Artrosi: arrivano le protesi in titanio

Avevano le mani danneggiate da gravi alterazioni i due pazienti che sono stati operati in questi giorni al presidio Palagi di Firenze e ai quali sono state applicate protesi articolari alle dita, sostituendone le articolazioni artrosiche.

Gli interventi sono stati svolti da una équipe congiunta:  il team del Piero Palagi diretto dal dottor Andrea Vitali e composto dai dottori Giancarlo Caruso, Laura Martini e Lorenzo Preziuso, è stato integrato, per questa occasione, dall’équipe  dell’ospedale San Jacopo di Pistoia composta dai dottori Pier Giuseppe Zampetti e Serena Puccini.

L’impianto di protesi nelle articolazioni affette da patologie degenerative deformanti è indicato quando gli altri trattamenti non permettono il ripristino di una buona funzionalità delle dita e della mano. I due interventi  con  protesi  di rivestimento in titanio puro di ultima generazione, sono stati eseguiti nell’ambito del progetto di ulteriore sviluppo della rete aziendale di Chirurgia della Mano.

La procedura

“L’esigenza di creare una rete ancora più ampia di chirurghi della mano per poter dare risposte sempre più qualificate ed efficienti ai nostri cittadini e in tutte le aree della nostra Azienda – ha commentato il direttore del dipartimento chirurgico, dottor Stefano Michelagnoli – ha trovato nel Palagi un’esperienza consolidata, in quanto i chirurghi specialisti di questa struttura, da anni già collaborano in quest’ottica con gli altri ospedali del comprensorio fiorentino”.

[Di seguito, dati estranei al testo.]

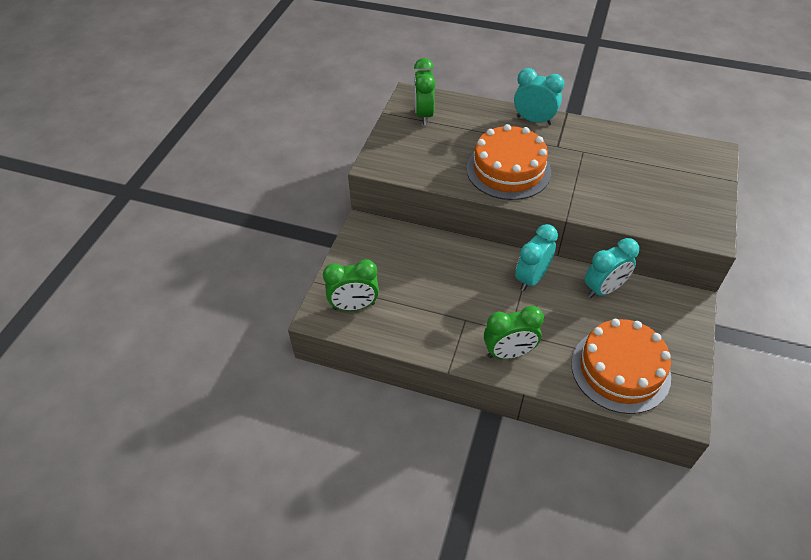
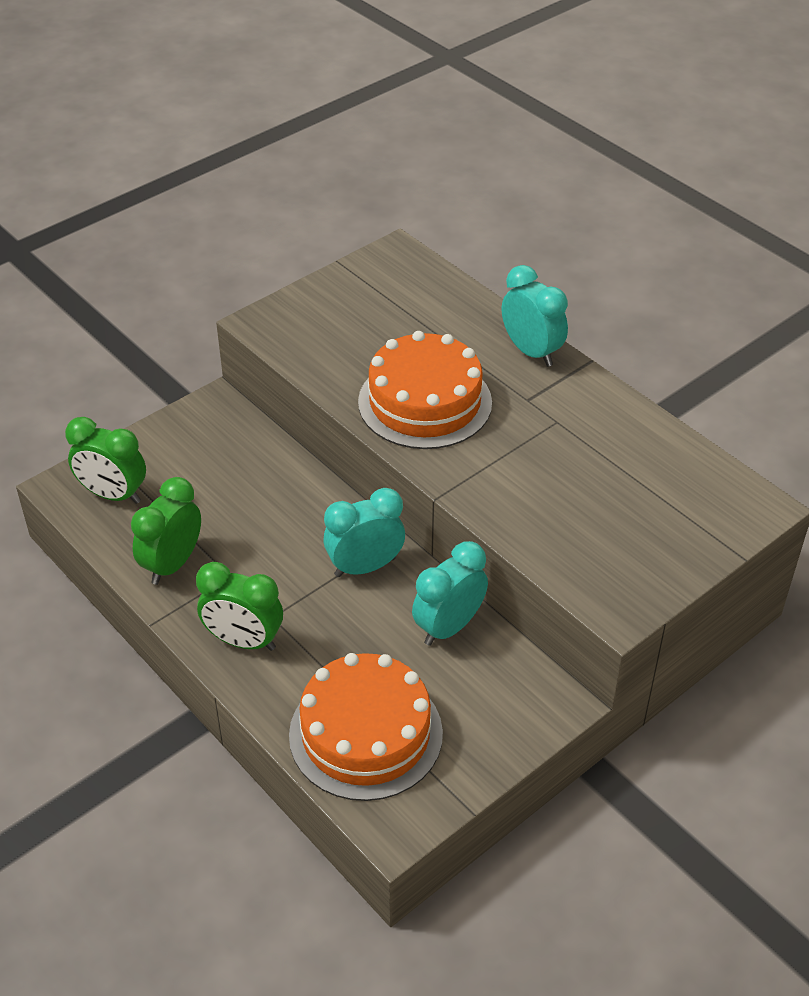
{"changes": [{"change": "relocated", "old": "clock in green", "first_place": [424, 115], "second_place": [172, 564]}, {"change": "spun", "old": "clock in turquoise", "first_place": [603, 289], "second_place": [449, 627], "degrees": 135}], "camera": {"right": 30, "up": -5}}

La procedura – ha spiegato il dottor Andrea Vitali è simile alle protesi di ginocchio o dell’anca, ma naturalmente è tutto molto più in piccolo, per questo è necessaria grande precisione e abilità professionale: si procede con strumentari di altissima tecnologia e misure millimetriche”.

Modello innovativo

L’équipe della Struttura di chirurgia della mano del Palagi, ha una consolidata esperienza nella chirurgia articolare e protesica delle dita e ha recentemente utilizzato questo modello innovativo di protesi di rivestimento su altri due pazienti (in un caso di artrosi e in un altro caso di un grave trauma del dito). Questi professionisti, da circa venti anni trattano la patologia traumatica ed elettiva della mano con l’apporto insostituibile delle fisioterapiste del Gruppo Riabilitativo Arto Superiore Polifunzionale (GRASP) e la valida collaborazione di tutto il personale delle sale operatorie, reparto e ambulatori dell’ospedale.